The structural factors the CBN is referring to are rising in prices of fuel and electricity as well as cost increases emanating from the devaluation of the naira.
“Accordingly, the implication is that traditional monetary policy instruments are not helpful in addressing the type of inflationary pressure we are currently confronted with,” the CBN added.
These issues mean the CBN faces a quagmire in how to combat inflation as the traditional measures it has typically deployed might not work effectively.
Forgo hot money: The apex bank toyed with increased MPR to combat the high inflation rate but opined that doing so could lead to an even deeper recession despite the benefits of attracting foreign capital.
“The Committee noted that the likely action aimed to addressing the rise in domestic prices would have been to tighten the stance of policy, as this will not only moderate the upward pressure on prices but will also attract fresh capital into the economy and improve the level of the external reserves. It however, noted that this decision may stifle the recovery of output growth and thus, drive the economy further into contraction.”
In 2017, the CBN adopted a hawkish monetary policy stand of increasing MPR and offering interest rates as high as 18% via its open market operations bills.
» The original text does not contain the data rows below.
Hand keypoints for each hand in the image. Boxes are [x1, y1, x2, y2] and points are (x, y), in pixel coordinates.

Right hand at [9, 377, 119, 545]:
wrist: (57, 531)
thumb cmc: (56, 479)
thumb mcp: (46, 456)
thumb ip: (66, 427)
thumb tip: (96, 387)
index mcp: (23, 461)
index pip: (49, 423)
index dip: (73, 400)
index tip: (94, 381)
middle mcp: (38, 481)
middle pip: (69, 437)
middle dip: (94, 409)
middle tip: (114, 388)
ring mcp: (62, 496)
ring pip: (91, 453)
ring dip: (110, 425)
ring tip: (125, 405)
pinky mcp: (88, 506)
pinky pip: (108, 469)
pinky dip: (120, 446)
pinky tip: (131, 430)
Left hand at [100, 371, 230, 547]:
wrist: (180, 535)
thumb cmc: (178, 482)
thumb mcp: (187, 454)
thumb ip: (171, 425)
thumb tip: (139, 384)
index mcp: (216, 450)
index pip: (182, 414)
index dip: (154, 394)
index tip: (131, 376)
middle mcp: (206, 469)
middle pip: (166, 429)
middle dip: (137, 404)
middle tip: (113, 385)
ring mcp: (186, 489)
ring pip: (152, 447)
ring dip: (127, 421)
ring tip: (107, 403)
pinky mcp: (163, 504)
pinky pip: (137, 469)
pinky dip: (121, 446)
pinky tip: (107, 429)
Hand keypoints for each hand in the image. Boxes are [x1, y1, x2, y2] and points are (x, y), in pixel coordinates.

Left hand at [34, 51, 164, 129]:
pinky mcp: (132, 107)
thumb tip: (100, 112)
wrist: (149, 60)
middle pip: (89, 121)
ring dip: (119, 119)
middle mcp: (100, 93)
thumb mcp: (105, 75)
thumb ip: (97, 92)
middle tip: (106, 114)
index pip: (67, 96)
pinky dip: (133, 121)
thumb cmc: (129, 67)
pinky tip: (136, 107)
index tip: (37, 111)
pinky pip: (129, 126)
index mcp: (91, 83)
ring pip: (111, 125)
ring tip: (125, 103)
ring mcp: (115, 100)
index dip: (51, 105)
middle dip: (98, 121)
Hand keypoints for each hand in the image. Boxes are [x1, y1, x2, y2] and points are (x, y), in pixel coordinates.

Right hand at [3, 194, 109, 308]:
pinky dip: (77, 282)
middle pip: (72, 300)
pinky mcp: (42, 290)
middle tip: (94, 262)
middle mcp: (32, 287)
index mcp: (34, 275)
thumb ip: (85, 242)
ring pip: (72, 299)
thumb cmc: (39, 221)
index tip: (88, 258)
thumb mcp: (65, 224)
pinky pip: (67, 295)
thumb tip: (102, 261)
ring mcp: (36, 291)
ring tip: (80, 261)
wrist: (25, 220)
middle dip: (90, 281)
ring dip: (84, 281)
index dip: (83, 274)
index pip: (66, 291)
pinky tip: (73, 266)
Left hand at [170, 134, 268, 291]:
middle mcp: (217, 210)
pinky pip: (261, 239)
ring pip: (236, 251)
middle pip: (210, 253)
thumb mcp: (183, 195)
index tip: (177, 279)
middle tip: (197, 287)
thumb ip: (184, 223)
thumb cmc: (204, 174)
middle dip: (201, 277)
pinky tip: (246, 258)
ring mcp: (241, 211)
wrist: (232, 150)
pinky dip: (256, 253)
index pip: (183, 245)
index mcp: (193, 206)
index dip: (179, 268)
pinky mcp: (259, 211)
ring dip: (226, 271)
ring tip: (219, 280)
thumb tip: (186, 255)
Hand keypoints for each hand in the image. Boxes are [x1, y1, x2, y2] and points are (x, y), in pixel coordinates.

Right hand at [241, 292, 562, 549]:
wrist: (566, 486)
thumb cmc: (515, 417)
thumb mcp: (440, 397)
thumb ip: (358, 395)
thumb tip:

- The policy helped attracted billions of dollars in capital rising to as high as $13.4 billion in 2019. It dropped to as low as $332 million in the second quarter of 2020.
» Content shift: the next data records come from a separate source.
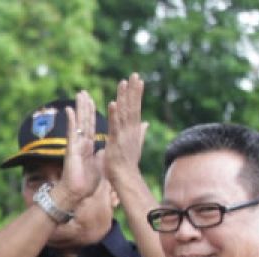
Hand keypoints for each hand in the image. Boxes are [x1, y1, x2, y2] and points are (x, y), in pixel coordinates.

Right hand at [53, 89, 103, 208]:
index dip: (92, 114)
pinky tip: (70, 110)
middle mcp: (81, 144)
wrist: (76, 194)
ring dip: (79, 108)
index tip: (92, 102)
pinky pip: (72, 132)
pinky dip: (71, 121)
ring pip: (79, 123)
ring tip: (80, 94)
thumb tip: (102, 152)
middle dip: (85, 106)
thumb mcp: (97, 167)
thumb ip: (99, 157)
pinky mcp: (72, 149)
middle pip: (84, 121)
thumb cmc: (85, 184)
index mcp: (88, 147)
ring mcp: (76, 145)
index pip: (91, 127)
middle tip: (84, 92)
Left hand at [104, 73, 148, 187]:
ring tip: (124, 82)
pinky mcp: (115, 141)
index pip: (135, 108)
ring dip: (124, 97)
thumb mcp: (134, 145)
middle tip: (134, 74)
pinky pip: (114, 126)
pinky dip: (114, 115)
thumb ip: (140, 133)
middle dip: (133, 90)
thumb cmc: (127, 164)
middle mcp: (130, 130)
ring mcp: (124, 135)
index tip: (137, 80)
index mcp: (133, 130)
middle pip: (132, 106)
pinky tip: (113, 103)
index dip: (136, 94)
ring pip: (125, 112)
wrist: (125, 178)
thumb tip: (145, 123)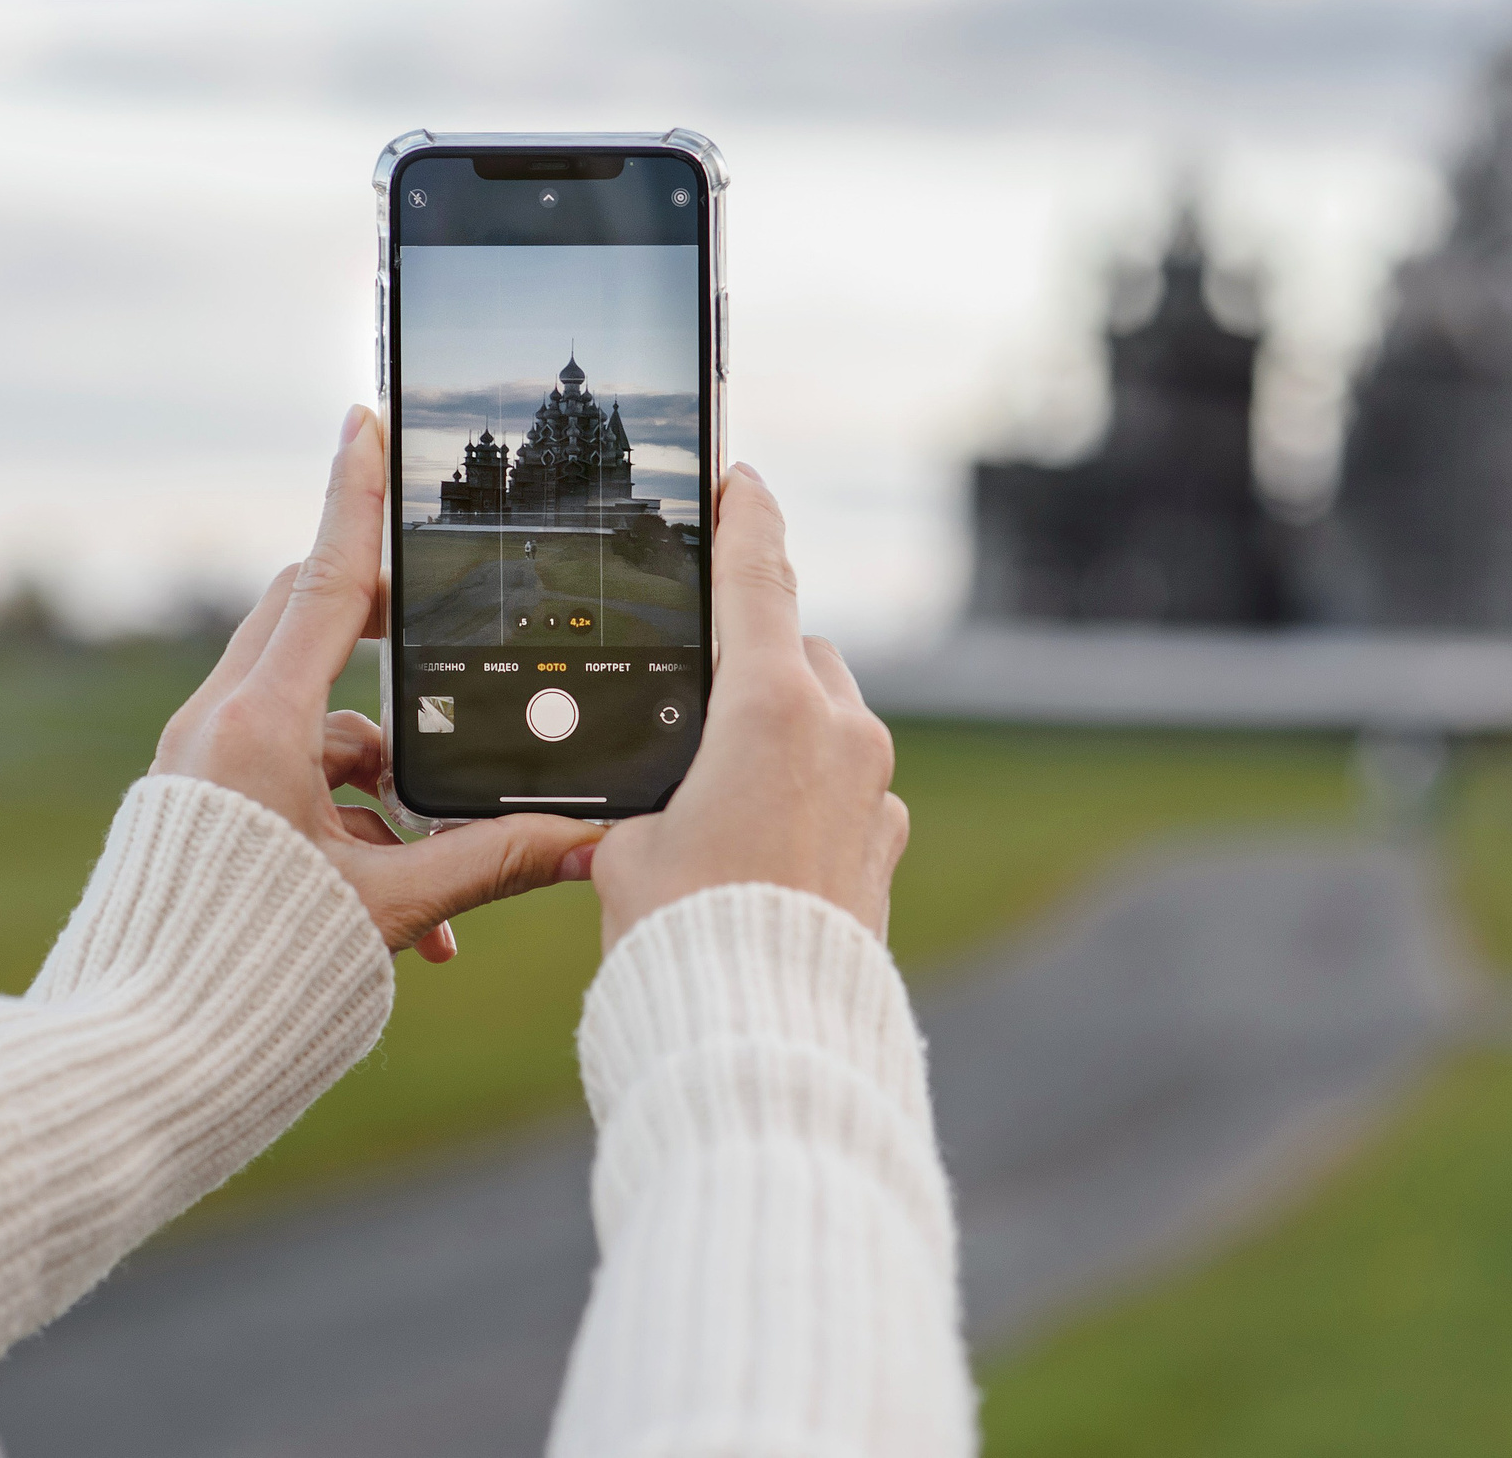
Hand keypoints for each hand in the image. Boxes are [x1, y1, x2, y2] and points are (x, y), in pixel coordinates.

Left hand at [152, 405, 603, 960]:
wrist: (136, 1059)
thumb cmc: (251, 975)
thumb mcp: (392, 908)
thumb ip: (493, 861)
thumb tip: (589, 841)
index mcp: (258, 726)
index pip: (327, 583)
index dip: (355, 498)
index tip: (365, 419)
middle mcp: (218, 726)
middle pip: (314, 625)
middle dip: (393, 632)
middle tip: (454, 628)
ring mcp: (203, 765)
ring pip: (316, 720)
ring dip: (389, 773)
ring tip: (445, 871)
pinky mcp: (201, 808)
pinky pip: (290, 781)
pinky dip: (353, 823)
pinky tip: (414, 920)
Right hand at [584, 464, 908, 951]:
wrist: (763, 1035)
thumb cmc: (683, 935)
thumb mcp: (624, 848)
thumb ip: (637, 796)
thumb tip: (637, 803)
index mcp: (772, 706)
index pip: (758, 576)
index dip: (745, 517)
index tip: (742, 478)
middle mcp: (842, 732)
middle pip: (798, 654)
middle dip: (754, 667)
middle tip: (692, 715)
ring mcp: (877, 789)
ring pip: (829, 723)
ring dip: (785, 736)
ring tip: (716, 802)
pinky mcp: (887, 843)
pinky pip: (851, 789)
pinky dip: (811, 796)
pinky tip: (760, 849)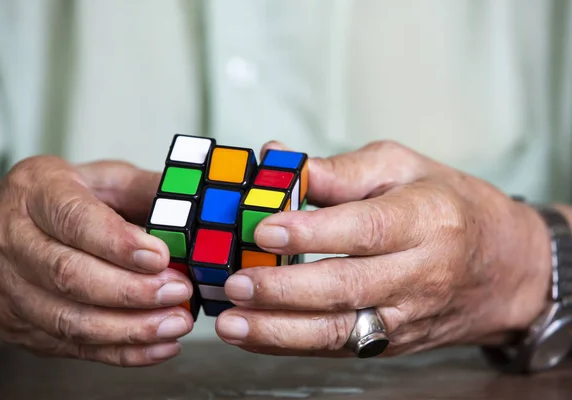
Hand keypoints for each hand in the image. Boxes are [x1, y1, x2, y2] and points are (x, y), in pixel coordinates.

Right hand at [0, 156, 193, 365]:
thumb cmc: (53, 201)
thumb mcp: (98, 178)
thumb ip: (144, 189)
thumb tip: (192, 204)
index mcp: (35, 193)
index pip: (74, 220)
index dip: (118, 243)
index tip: (161, 256)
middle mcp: (12, 241)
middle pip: (69, 275)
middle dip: (131, 290)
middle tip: (178, 292)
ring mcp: (10, 288)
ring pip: (69, 320)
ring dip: (130, 329)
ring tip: (176, 323)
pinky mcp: (19, 326)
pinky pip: (71, 347)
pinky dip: (120, 353)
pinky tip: (158, 346)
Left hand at [215, 140, 552, 356]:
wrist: (505, 266)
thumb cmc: (450, 206)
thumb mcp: (403, 168)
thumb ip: (340, 170)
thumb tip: (278, 160)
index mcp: (427, 219)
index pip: (365, 229)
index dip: (312, 233)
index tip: (264, 229)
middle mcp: (421, 274)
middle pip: (348, 288)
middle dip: (285, 290)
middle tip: (235, 282)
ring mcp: (408, 315)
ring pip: (340, 331)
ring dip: (280, 331)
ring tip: (233, 323)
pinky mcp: (395, 341)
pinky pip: (340, 347)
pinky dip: (293, 344)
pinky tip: (255, 335)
- Foreign investors have basically stopped inflowing forex into the control as yields have crashed and repatriating it is now a major challenge.
The other option: Deciding against increasing MPR means the CBN had to consider a dovish policy, which requires that they cut monetary policy rates and intervene in sectors of the economy that can address the supply side factors it cited. Supply-side factors are price-related increases emanating from high production, storage, and distribution cost of finished goods and services meaning that price will remain high despite stable or lower demand.
“On easing the stance of policy, the MPC was of the view that this action would provide cheaper credit to improve aggregate demand, stimulate production, reduce unemployment, and support the recovery of output growth. Members were of the opinion that the option to lose will complement the Bank’s commitment to sustain the trajectory of the economic recovery and reduce the negative impact of COVID-19. In addition, the liquidity injections are expected to stimulate credit expansion to the critically impacted sectors of the economy and offer an impetus for output growth and economic recovery,” the CBN stated.
What this means: By dumping inflation targeting from the demand side, the CBN is betting that spending money on stimulus programs will pay off down the road as cheaper long term credit will reduce cost of goods and services and will eventually reflect in the lower inflation rate.
- The CBN did not state where it sees the inflation rate and when it will drop to its new target by relying on supply-side management as strategy.
- The downside of this strategy is that there is very little impetus for foreign investors to purchase CBN securities at very low-interest rates.
- This shuts the door to the reliance of foreign portfolio inflows to shore up dollar reserves leaving us with investors who may want to return to the stock market.
- If oil prices fail to pick up and foreign investor inflow is not forthcoming, then there will likely be heavy pressure on the CBN effectively worsening things.